The cliché of a perfectly manicured, weed-free suburban lawn has been mocked in many ways, but never so meaningfully, or so radically, as what’s being done by at least a handful of homeowners in Forest Park. To shun a clipped and hearty yard and risk admonishment from your neighbors in the name of Mother Earth sounds an awful lot like becoming a hippy. Trading your shiny red lawnmower for a package of wildflower seeds is enough to make people suspicious of what else you might be growing in that den of overgrown weeds.

It seems that since the 1950s when Americans sought the idyllic in the wake of war, neighbors have judged one another on the color of their lawn. As neighborhoods become more densely populated, we tend to our front yards with a fervor akin to parenting. Who doesn’t enjoy the lingering smell of freshly cut grass? Even the droning hum of a neighbor’s gas-powered lawnmower has a certain comfort to it. That sound tells us that all is well in suburbia. And the satisfaction of wiping your sweaty brow with a cold drink as you gaze at the lush piece of earth that grows under your care? You can’t beat it.

It’s OK. We’re lawn lovers, too. It doesn’t make us bad people.

But there is a level of blind stubbornness in insisting that every lawn, regardless of the climate, look alike. In southern portions of the country, particularly Arizona and Nevada where desert populations are booming, it’s not at all uncommon for homeowners to find their local government crimping hoses in the name of water conservation. Here, just a few miles from Lake Michigan, water is not in such short supply, but the world over is beginning to calculate where its next drink from the faucet will come from. Our lifestyles, our day-to-day decisions, do have an impact. Choosing to grow more sustainable grasses, flowers and plants in the front yard makes an awful lot of sense.

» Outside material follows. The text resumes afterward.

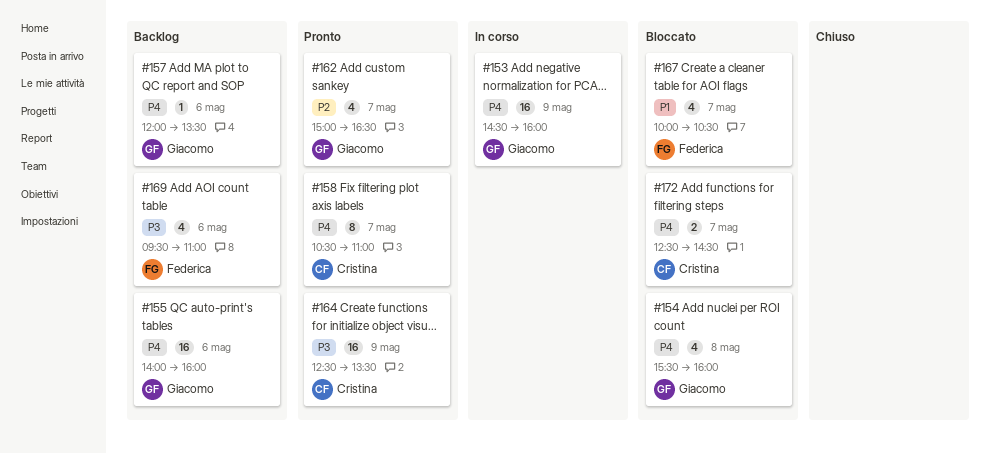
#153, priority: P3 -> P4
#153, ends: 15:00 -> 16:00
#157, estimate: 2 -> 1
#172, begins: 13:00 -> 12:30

Kathy Caldwell, a homeowner on Ferdinand Avenue, abandoned her lawnmower years ago. She is just one of the residents mentioned in a front-page story this week who’s giving more consideration to the environment when it comes to landscaping. Caldwell comes from a family of farmers who never subscribed to the idea of soaking the land with chemicals to achieve perfection, she said. Without even realizing it, said Caldwell, she learned to appreciate nature’s offerings and resist the urge to throttle irregularities.

“What’s going on underneath the soil is more important than what’s going on above ground,” Caldwell told our reporter.

Perfection comes in many hues, and it’s a near certainty that “greener” thinking will shape our ideals. The planet is changing and we must change with it.